WHAT YOU WILL DO:
Could you output all of the records below exactly as they appear?

Items listed in a dataset
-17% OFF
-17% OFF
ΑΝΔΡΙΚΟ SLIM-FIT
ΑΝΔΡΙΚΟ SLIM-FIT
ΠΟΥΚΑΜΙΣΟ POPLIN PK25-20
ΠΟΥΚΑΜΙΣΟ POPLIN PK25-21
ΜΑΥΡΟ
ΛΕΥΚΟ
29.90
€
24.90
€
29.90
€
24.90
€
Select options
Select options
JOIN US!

TASK RESULT:
-17% OFF
-17% OFF
ΑΝΔΡΙΚΟ SLIM-FIT
ΑΝΔΡΙΚΟ SLIM-FIT
ΠΟΥΚΑΜΙΣΟ POPLIN PK25-20
ΠΟΥΚΑΜΙΣΟ POPLIN PK25-21
ΜΑΥΡΟ
ΛΕΥΚΟ
29.90
€
24.90
€
29.90
€
24.90
€
Select options
Select options
JOIN US!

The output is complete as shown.